Volunteering its own reward but real prizes are up for grabs too

Student Scarfie Card scheme creator  Aaron Thompson  displays some of the cards at City College,...
Student Scarfie Card scheme creator Aaron Thompson displays some of the cards at City College, one of two colleges participating in the pilot scheme this year. Playing with the cards behind him are residential assistants (from left) Bianca Burgess-Heald, Mitch Nganeko, Kate Alfeld, Alesha Clark and Sally Cao, watched by head of college Joy Crawford and associate head of college Ben Pereira. Photo by Linda Robertson.
In return for a few hours' work, Dunedin tertiary students will soon be able to claim rewards like meals out, ski passes, concert tickets and free admission to tourist attractions.

It is a concept which has taken students some time to get their heads around, Scarfie Card creator Aaron Thompson said.

"It has been met with a bit of pleasant disbelief. They are going to get stuff which is actually worthwhile. They probably thought they would get balloons or lollipops."

Mr Thompson, director of Christian campus organisation Student Life, came up with the idea as a way of diverting attention from Dunedin's perceived student drinking culture and reconnecting students to their community.

He has spent more than a year crystalising the details, developing a website and bringing partners on board.

There are now more than 20 partners including the Dunedin City Council, Otago University Students Association, University of Otago, Age Concern and several local businesses.

Brochures have been printed and distributed to places like doctors' rooms, physiotherapists' rooms, kindergartens, schools and sports clubs.

A $25,000 funding injection has enabled project manager Allister Laurent to be employed and the scheme to be launched as a pilot this year to all Castle St residents and to students living in two residential colleges, Aquinas and City College.

Initially, only 1000 students will be able to sign up, with more than 500 rewards on offer.

Asked what would happen if rewards ran out, Mr Thompson said it would be "amazing".

"I see the rewards as a bonus and would hope students would too."

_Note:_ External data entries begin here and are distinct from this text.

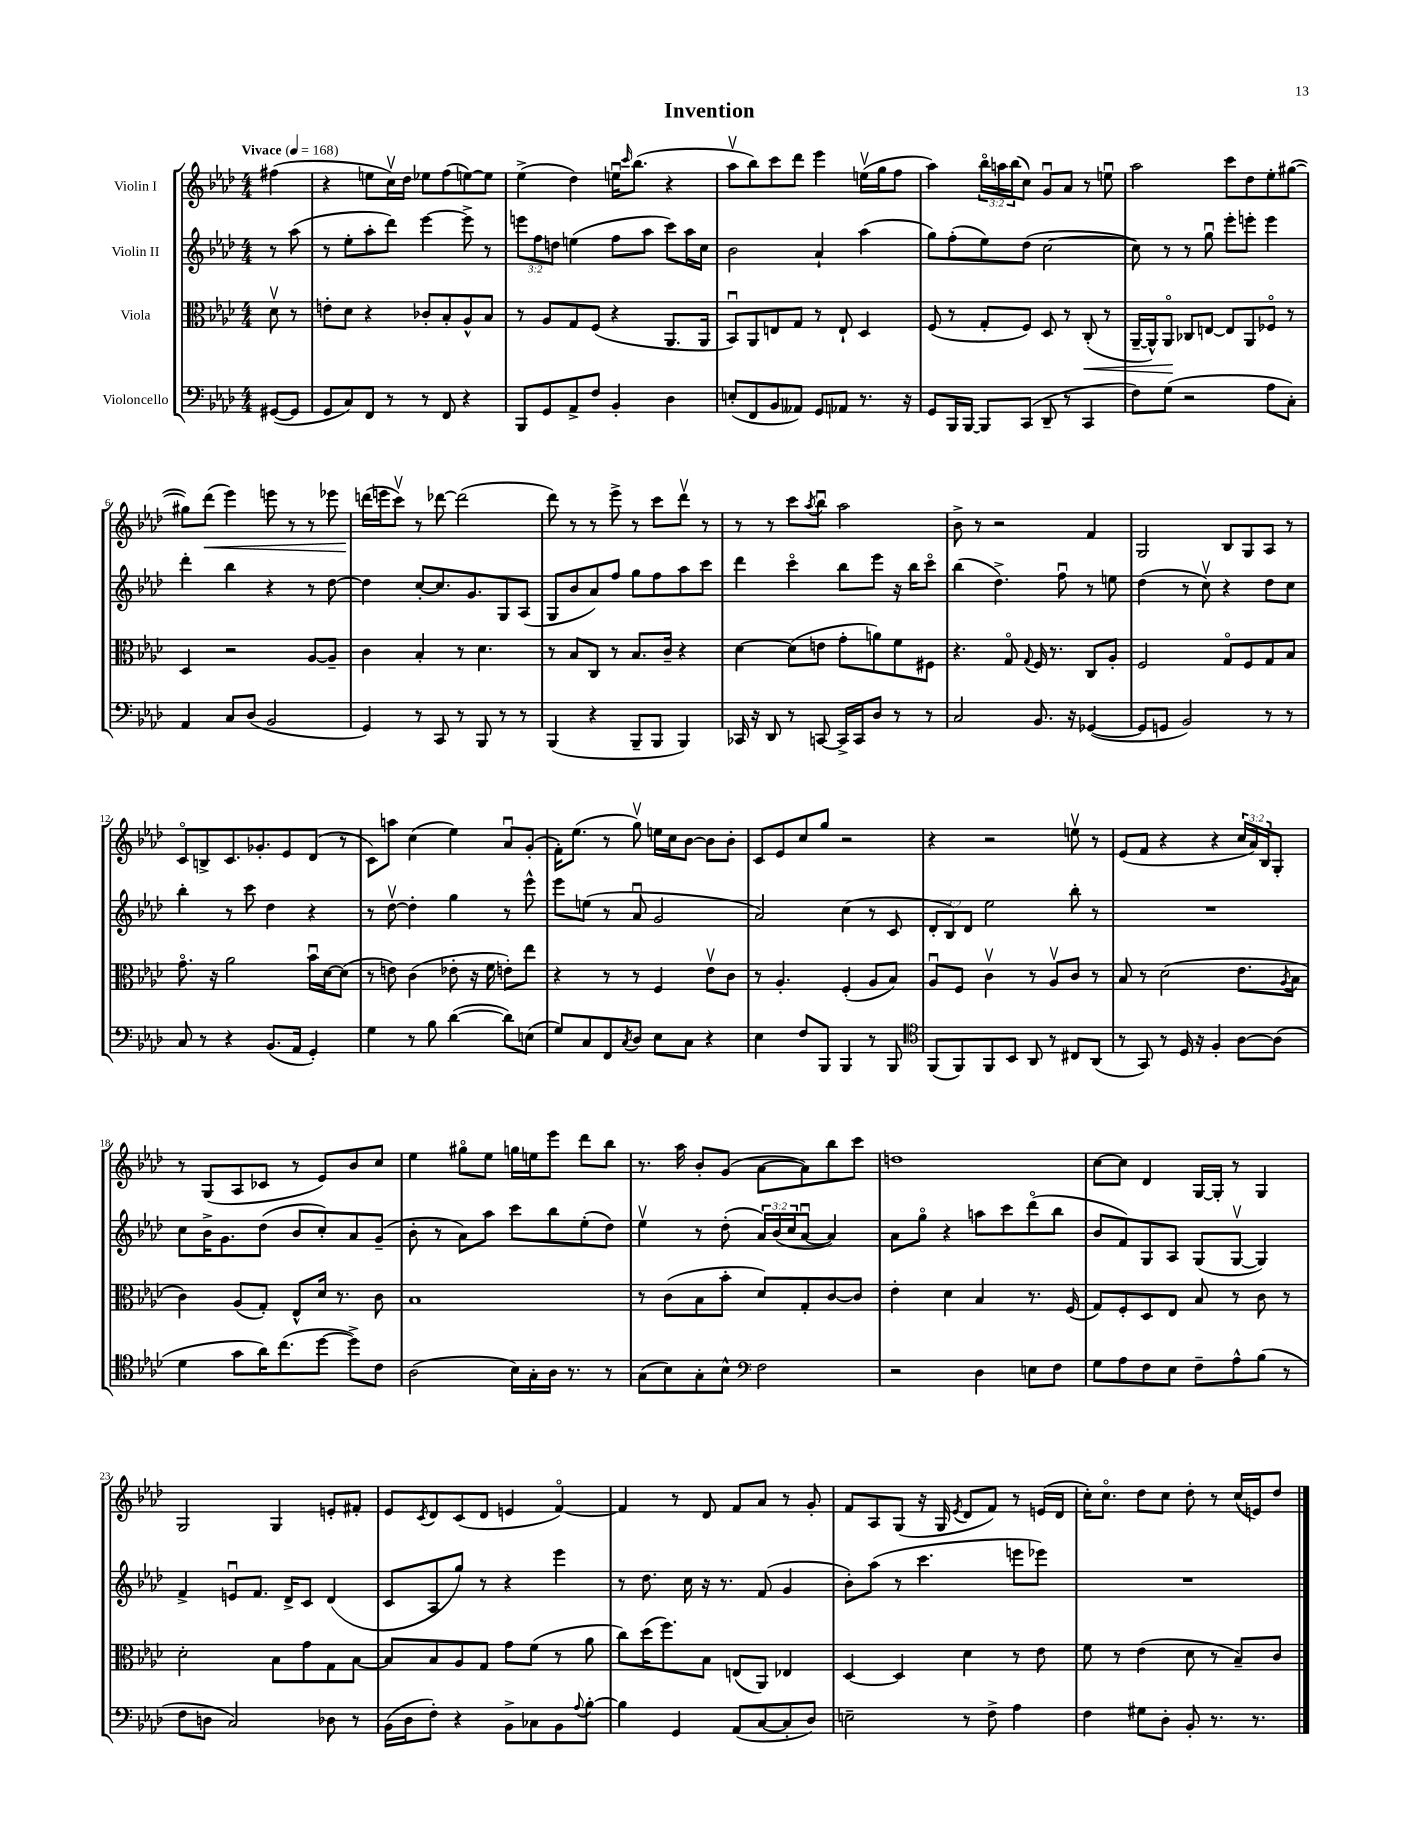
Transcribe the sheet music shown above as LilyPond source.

\header { title = "Invention" }
<<
\new StaffGroup <<
\new Staff = "s0" \with { instrumentName = "Violin I" } {
    \clef treble \key aes \major \numericTimeSignature \time 4/4 \override Staff.TupletNumber.text = #tuplet-number::calc-fraction-text \partial 4 \tempo "Vivace" 4 = 168
    fis''4( |
    r4 e''8 c''16\upbow) des''16 ees''8 f''8( e''8~) e''8 |
    ees''4->( des''4) e''16\downbow \grace { c'''16 } bes''8.( r4 |
    aes''8\upbow bes''8) c'''8 des'''8 ees'''4 e''16\upbow( g''16 f''8 |
    aes''4) \tuplet 3/2 { bes''16\flageolet a''16 bes''16( } c''8) g'8\downbow aes'8 r8 e''8\downbow |
    aes''2 c'''8 des''8 ees''8-. gis''8~( |
    gis''8) des'''8\<( ees'''4) e'''8 r8 r8 ees'''8 |
    d'''16\!( e'''16 c'''8\upbow) r8 des'''8~ des'''2( |
    des'''8) r8 r8 ees'''8-> r8 c'''8 des'''8\upbow r8 |
    r8 r8 c'''8 \acciaccatura { aes''8 } bes''8\downbow aes''2 |
    bes'8-> r8 r2 f'4 |
    g2 bes8 g8 aes8 r8 |
    c'8\flageolet b8-> c'8. ges'8.-. ees'8 des'8( r8 |
    c'8) a''8 c''4( ees''4) aes'8\downbow g'8-.( |
    f'16-.) ees''8.( r8 g''8\upbow) e''16 c''16 bes'8~ bes'8 bes'8-. |
    c'8 ees'8 c''8 g''8 r2 |
    r4 r2 e''8\upbow r8 |
    ees'8( f'8 r4 r4 \tuplet 3/2 { c''16 aes'16) bes16 } g8-. |
    r8 g8( aes8 ces'8 r8 ees'8) bes'8 c''8 |
    ees''4 gis''8\flageolet ees''8 g''16 e''16 ees'''8 des'''8 bes''8 |
    r8. aes''16 bes'8-. g'8( aes'8~ aes'8) bes''8 c'''8 |
    d''1 |
    c''8~ c''8 des'4 g16~ g16-. r8 g4 |
    g2 g4 e'8-. fis'8-. |
    ees'8 \acciaccatura { c'8 } des'8 c'8( des'8 e'4 f'4~\flageolet) |
    f'4 r8 des'8 f'8 aes'8 r8 g'8-. |
    f'8 aes8 g8( r16 g16 \acciaccatura { ees'8 } des'8 f'8) r8 e'16( des'16 |
    c''16-.) c''8.\flageolet des''8 c''8 des''8-. r8 c''16( e'16) des''8 \bar "|." |
}
\new Staff = "s1" \with { instrumentName = "Violin II" } {
    \clef treble \key aes \major \numericTimeSignature \time 4/4 \override Staff.TupletNumber.text = #tuplet-number::calc-fraction-text \partial 4
    r8 aes''8( |
    r8 ees''8-. aes''8-. des'''8) ees'''4~ ees'''8-> r8 |
    \tuplet 3/2 { e'''8 f''8 d''8 } e''4( f''8 aes''8 c'''8) aes''16 c''16 |
    bes'2 aes'4-! aes''4( |
    g''8) f''8-.( ees''8) des''8( c''2~ |
    c''8) r8 r8 g''8\downbow ees'''8-. e'''8-. e'''4 |
    des'''4-. bes''4 r4 r8 des''8~ |
    des''4 c''8~-. c''8. g'8. g8 aes8( |
    g8 bes'8 aes'8) f''8 g''8 f''8 aes''8 c'''8 |
    des'''4 c'''4\flageolet bes''8 ees'''8 r16 bes''16 c'''8\flageolet |
    bes''4( des''4.->) f''8\downbow r8 e''8 |
    des''4( r8 c''8\upbow) r4 des''8 c''8 |
    bes''4-. r8 c'''8 des''4 r4 |
    r8 des''8~\upbow des''4-. g''4 r8 ees'''8-^ |
    ees'''8 e''8( r8 aes'8\downbow g'2 |
    aes'2) c''4( r8 c'8 |
    \tuplet 3/2 { des'8-. bes8) des'8 } ees''2 bes''8-. r8 |
    R1 |
    c''8 bes'16-> g'8. des''8( bes'8 c''8-.) aes'8 g'8--( |
    bes'8-. r8 aes'8) aes''8 c'''8 bes''8 ees''8-.( des''8) |
    ees''4\upbow r8 des''8-.( \tuplet 3/2 { aes'16) bes'16( c''16 } aes'8~\downbow aes'4) |
    aes'8 g''8\flageolet r4 a''8 c'''8 des'''8\flageolet( bes''8 |
    bes'8 f'8) g8 aes8 g8( g8~\upbow g4) |
    f'4-> e'8\downbow f'8. des'16-> c'8 des'4( |
    c'8 aes8 g''8) r8 r4 ees'''4 |
    r8 des''8. c''16 r16 r8. f'8( g'4 |
    bes'8-.) aes''8( r8 c'''4. e'''8 ees'''8) |
    R1 \bar "|." |
}
\new Staff = "s2" \with { instrumentName = "Viola" } {
    \clef alto \key aes \major \numericTimeSignature \time 4/4 \partial 4
    des'8\upbow r8 |
    e'8-. des'8 r4 ces'8-. bes8-. aes8-^ bes8 |
    r8 aes8 g8 f8( r4 aes,8. aes,16 |
    bes,8\downbow) aes,8 e8 g8 r8 e8-! des4 |
    f8( r8 g8-. f8) des8 r8 c8-.\<( r8 |
    aes,16~-- aes,16-^) aes,8\flageolet\! ces8 e8~ e8 aes,8 fes8\flageolet r8 |
    des4 r2 aes8~ aes8-- |
    c'4 bes4-. r8 des'4. |
    r8 bes8 c8 r8 bes8. c'16-- r4 |
    des'4~ des'8( e'8 g'8-. a'8) f'8 fis8 |
    r4. g8\flageolet \appoggiatura { g8 } f16 r8. c8 aes8-. |
    f2 g8\flageolet f8 g8 bes8 |
    g'8.\flageolet r16 aes'2 bes'16\downbow des'16~ des'8( |
    r8 e'8) c'4( ees'8-. r16 f'16 e'8-.) ees''8 |
    r4 r8 r8 f4 ees'8\upbow c'8 |
    r8 aes4.-. f4-.( aes8 bes8) |
    aes8\downbow f8 c'4\upbow r8 aes8\upbow c'8 r8 |
    bes8 r8 des'2( ees'8. \acciaccatura { aes8 } bes16 |
    c'4) aes8( g8-.) ees8-^ des'16 r8. c'8 |
    bes1 |
    r8 c'8( bes8 bes'8-. des'8) g8-. c'8~ c'8 |
    ees'4-. des'4 bes4 r8. f16( |
    g8) f8-. des8 ees8 bes8 r8 c'8 r8 |
    des'2-. bes8 g'8 g8 bes8~ |
    bes8 bes8 aes8 g8 g'8 f'8( r8 aes'8 |
    c''8) des''16( f''8.) bes8 e8( aes,8) ees4 |
    des4~ des4 des'4 r8 ees'8 |
    f'8 r8 ees'4( des'8 r8 bes8--) c'8 \bar "|." |
}
\new Staff = "s3" \with { instrumentName = "Violoncello" } {
    \clef bass \key aes \major \numericTimeSignature \time 4/4 \partial 4
    gis,8~( gis,8 |
    g,8 c8) f,8 r8 r8 f,8 r4 |
    bes,,8 g,8 aes,8-> f8 bes,4-. des4 |
    e8-.( f,8 bes,8 aeses,8) g,8 aes,8 r8. r16 |
    g,8 bes,,16 bes,,16~ bes,,8 c,8( des,8-- r8 c,4 |
    f8) g8( r2 aes8 c8-.) |
    aes,4 c8 des8( bes,2 |
    g,4) r8 c,8 r8 bes,,8 r8 r8 |
    bes,,4( r4 bes,,8-- bes,,8 bes,,4) |
    ces,16 r16 des,8 r8 c,8~ c,16-> c,16 des8 r8 r8 |
    c2 bes,8. r16 ges,4~( |
    ges,8 g,8 bes,2) r8 r8 |
    c8 r8 r4 bes,8.( aes,16 g,4-.) |
    g4 r8 bes8 des'4~( des'8) e8( |
    g8) c8 f,8 \acciaccatura { c8 } des8 ees8 c8 r4 |
    ees4 f8 bes,,8 bes,,4 r8 bes,,8 |
    \clef tenor f,8( f,8) f,8 bes,8 aes,8 r8 cis8 aes,8( |
    r8 g,8) r8 des16 r16 f4-. aes8~ aes8( |
    des'4 g'8 aes'16) c''8.( des''8~ des''8->) c'8 |
    aes2( bes16) g16-. aes16 r8. r8 |
    g8( bes8) g8-. bes8-^ \clef bass f2 |
    r2 des4 e8 f8 |
    g8 aes8 f8 ees8 f8-- aes8-^ bes8( r8 |
    f8 d8 c2) des8 r8 |
    bes,16( des16 f8-.) r4 bes,8-> ces8 bes,8 \appoggiatura { aes8 } bes8~-. |
    bes4 g,4 aes,8( c8~ c8-. des8) |
    e2-- r8 f8-> aes4 |
    f4 gis8 des8-. bes,8-. r8. r8. \bar "|." |
}
>>
>>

The other element of the scheme involves distributing a free pack of playing cards to students - this year to the students in the pilot group.

The cards list things to do and places to see in Dunedin and surrounds, directions on how to get there and links to various websites.

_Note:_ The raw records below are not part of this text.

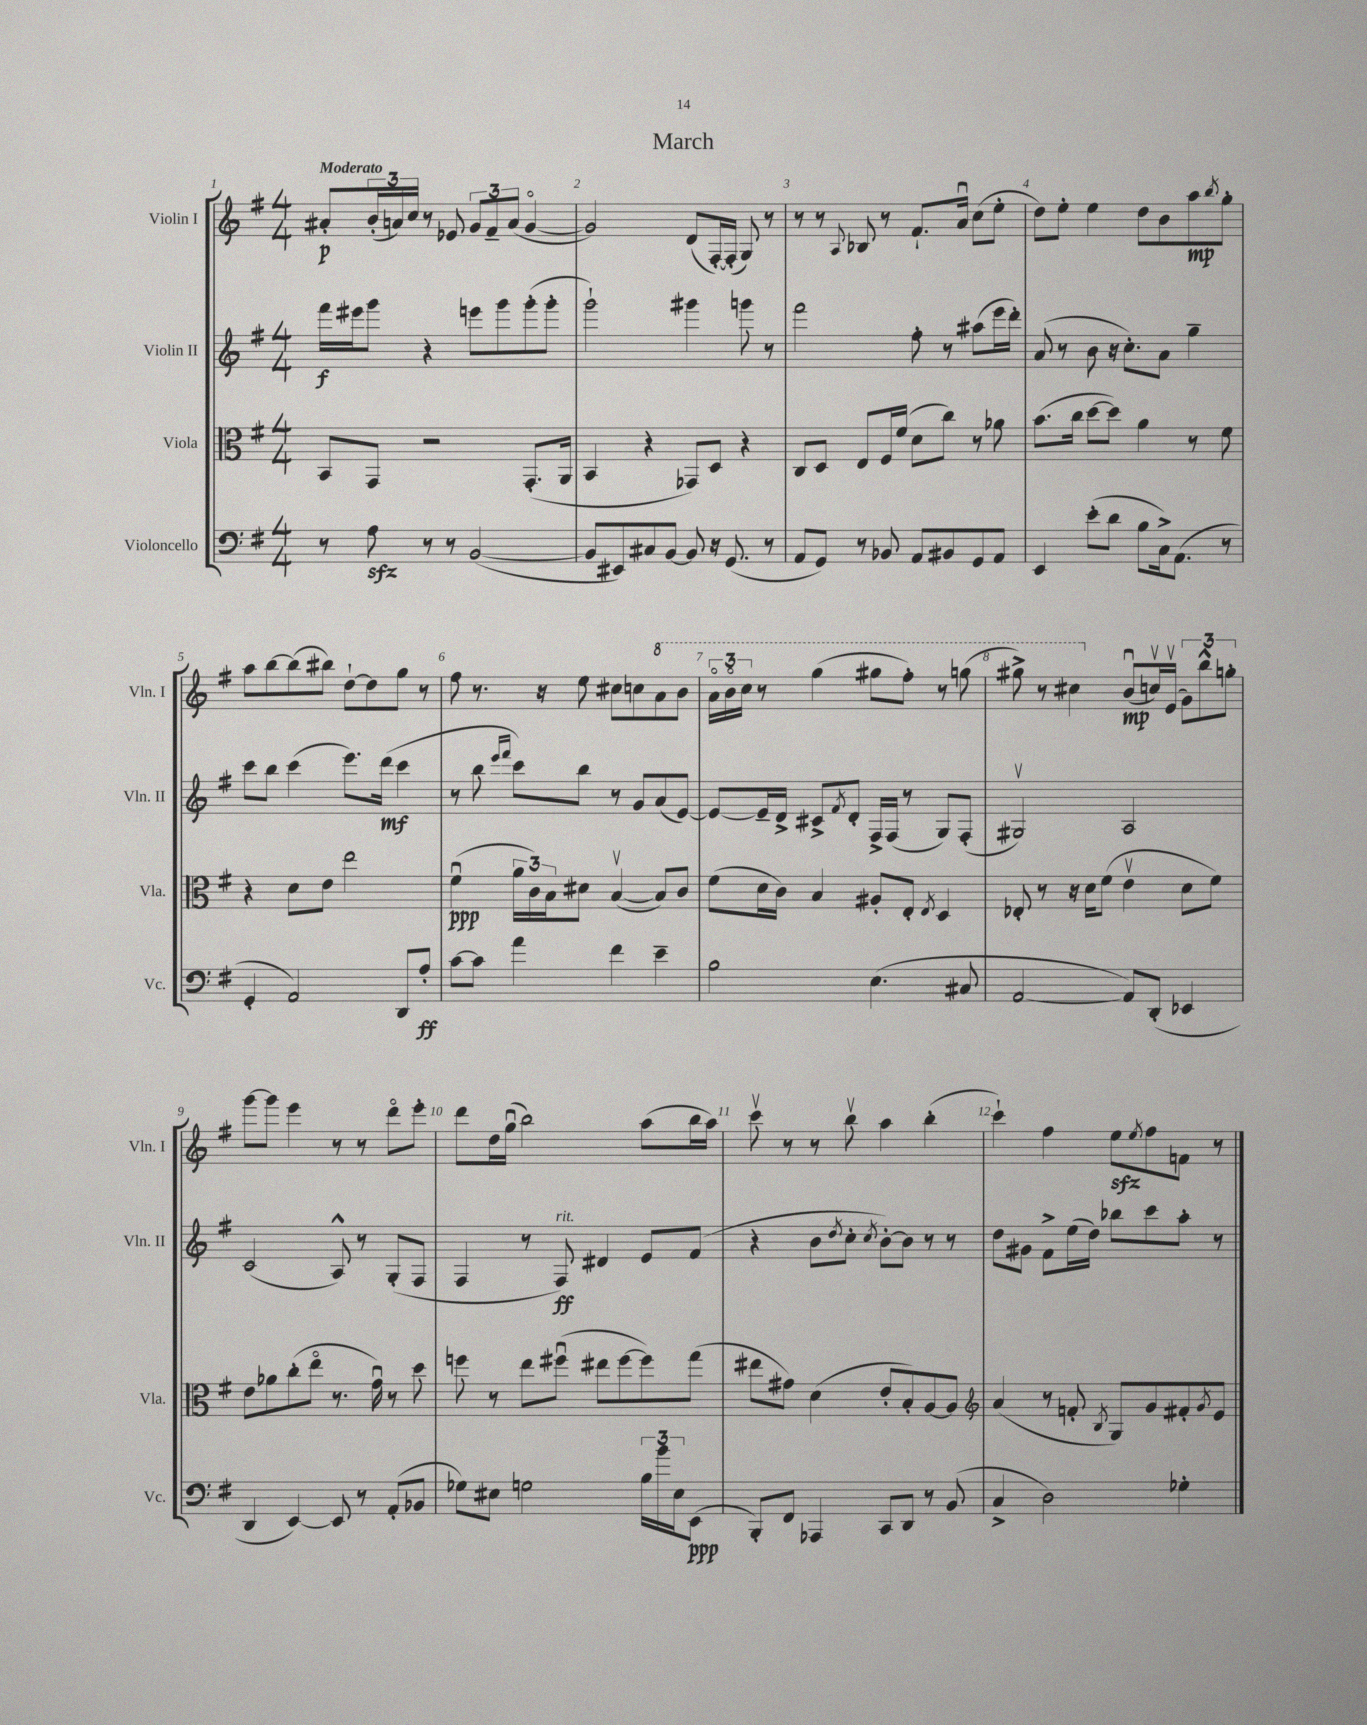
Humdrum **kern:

**kern	**kern	**kern	**kern
*staff4	*staff3	*staff2	*staff1
*clefF4	*clefC3	*clefG2	*clefG2
*k[f#]	*k[f#]	*k[f#]	*k[f#]
*M4/4	*M4/4	*M4/4	*M4/4
8r	8BB	16fff#	8a#'
.	.	16eee#	.
8A	8GG	8ggg	(24b'
.	.	.	24a)
.	.	.	24cc
8r	2r	4r	8r
8r	.	.	8e-
([2BB	.	8eee	12g
.	.	.	12f#~
.	.	8ggg	.
.	.	.	(12a
.	(8.GG'	(8ggg'	[4go
.	.	8ggg'	.
.	16AA	.	.
=	=	=	=
8BB]	4BB	2ggg`)	2g])
8EE#)	.	.	.
8C#	4r	.	.
[8BB	.	.	.
8BB]	8GG-)	4ggg#	(8d
16r	8D	.	[16F#')
(8.GG	.	.	(16F#']
.	4r	8ggg	8G)
8r	.	8r	8r
=	=	=	=
8AA	8C	2fff#	8r
8GG)	8D	.	8r
.	.	.	8qqA
8r	8E	.	8B-
8BB-	16F#	.	8r
.	(16f#	.	.
8AA	8d	8ff#'	8.f#`
8BB#	8cc)	8r	.
.	.	.	16au
8GG	8r	(8aa#	(8cc
8AA	8a-	16eee	8ee'
.	.	16ddd')	.
=	=	=	=
4EE	(8.b	(8a	8dd)
.	.	8r	8ee'
.	16cc	.	.
(8e'	[8dd	8b	4ee
8d	8dd])	16r	.
.	.	8.cc')	.
8B	4a	.	8dd
16C^)	.	8a	8b
(8.AA	.	.	.
.	8r	4gg~	8aa
.	.	.	8qbb
8r	8f#	.	8gg'
=	=	=	=
4GG'	4r	8ccc	8aa
.	.	8bb	[8bb
2AA)	8d	(4ccc	(8bb]
.	8e	.	8bb#)
.	2ee	8.eee)	[8dd`
.	.	.	8dd]
.	.	(16ddd	.
8DD	.	4ccc	8gg
8A'	.	.	8r
=	=	=	=
[8c	(4f#u	8r	8ff#
8c]	.	8bb	8.r
.	.	16qqeee	.
.	.	16qqfff#	.
4a	24a	8ccc)	.
.	24c)	.	.
.	.	.	16r
.	24B	.	.
.	8d#	8bb	8ee
4f#	([4Bv	8r	8cc#
.	.	8g	8cc
4e~	8B])	(8a	8aa
.	8c	[8e)	8bb
=	=	=	=
2B	(8f#	8e_	24aao
.	.	.	24bbo
.	.	.	24ccc
.	16d	16e~]	8r
.	16c)	16d^	.
.	4B	8c#^	(4ggg
.	.	8qf#	.
.	.	8d'	.
(4.E	8A#'	16F#^	8ggg#
.	.	(16F#	.
.	8E'	8r	8fff#')
.	8qE	.	.
.	4D	8G)	8r
8C#	.	(8F#'	(8ggg
=	=	=	=
[2AA	8E-'	2G#v)	8ggg#^)
.	8r	.	8r
.	16r	.	4ccc#
.	16d	.	.
.	(8f#	.	.
8AA])	4ev	2A	(8bu
(8DD'	.	.	16ccv)
.	.	.	(16ev
4EE-	8d	.	12g)
.	.	.	12bb^^
.	8f#)	.	.
.	.	.	12gg'
=	=	=	=
4DD	8e	(2c	[8ggg
.	8a-	.	8ggg]
[4EE)	(8cc'	.	4eee
.	8eeo	.	.
8EE]	8.r	8A^^)	8r
8r	.	8r	8r
.	16gu)	.	.
(8AA'	8r	(8G'	8dddo
8BB-	8dd	8F#	8eee'
=	=	=	=
8G-)	8ff	4F#	8ddd
8E#	8r	.	16dd
.	.	.	(16ggu
2G	8ee	8r	2bb)
.	(8ff#u	8F#)	.
.	8ee#	4d#	.
.	[8ff#	.	.
24B	8ff#])	8e	(8aa
24b	.	.	.
24E#	.	.	.
(8EE	(8gg	(8f#	16bb
.	.	.	16aa)
=	=	=	=
8BBB')	8ee#	4r	8cccv
8FF#	8g#)	.	8r
4AAA-	(4d	8b	8r
.	.	8qdd	.
.	.	8cc'	8bbv
.	.	8qcc	.
8CC	8e'	[8b')	4aa
8DD	8B')	8b]	.
8r	[8A	8r	(4bb'
(8BB	8A]	8r	.
=	=	=	=
*	*clefG2	*	*
4C^	(4a	8dd	4ccc`)
.	.	8g#	.
2D)	8r	8f#^	4ff#
.	8f'	(16ee	.
.	.	16dd)	.
.	8qB	.	.
.	8G)	8bb-	8ee
.	.	.	8qee
.	8g	8ccc	8ff#
4G-'	8f#'	8aa'	8f
.	8qg	.	.
.	8e	8r	8r
==	==	==	==
*-	*-	*-	*-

"Even if they never volunteer, the cards are a gift from the city ... to show students that there is plenty to do here. I got tired of hearing students say they were drinking because there was nothing to do. It's rubbish. I hope the cards will motivate them to explore the community and get out and meet people."

Interest in the volunteering Scarfie Card scheme was high right from the time he announced the concept six months ago, he said.

Mr Thompson did not know how many students would volunteer but was optimistic, saying: "Our hope is that if students try it out it will become contagious and they will get others involved."

Head of City College Joy Crawford said she had been talking to and listening to Mr Thompson for several years.

Both shared a desire to change the perception among some students that excessive drinking was the norm.

She was right behind the Scarfie Card.

"It is a fabulous idea. It must be, otherwise we wouldn't buy into it."

Scarfie Card
• Voluntary work opportunities posted on website, www.scarfiecard.co.nz Students register to complete projects.
• Students receive points for labour, redeemable for rewards.
• Work opportunities and students' work monitored by project manager; students must adhere to code of conduct.
• Pilot scheme only this year, starting March 1.
• May be expanded to all students next year, if successful.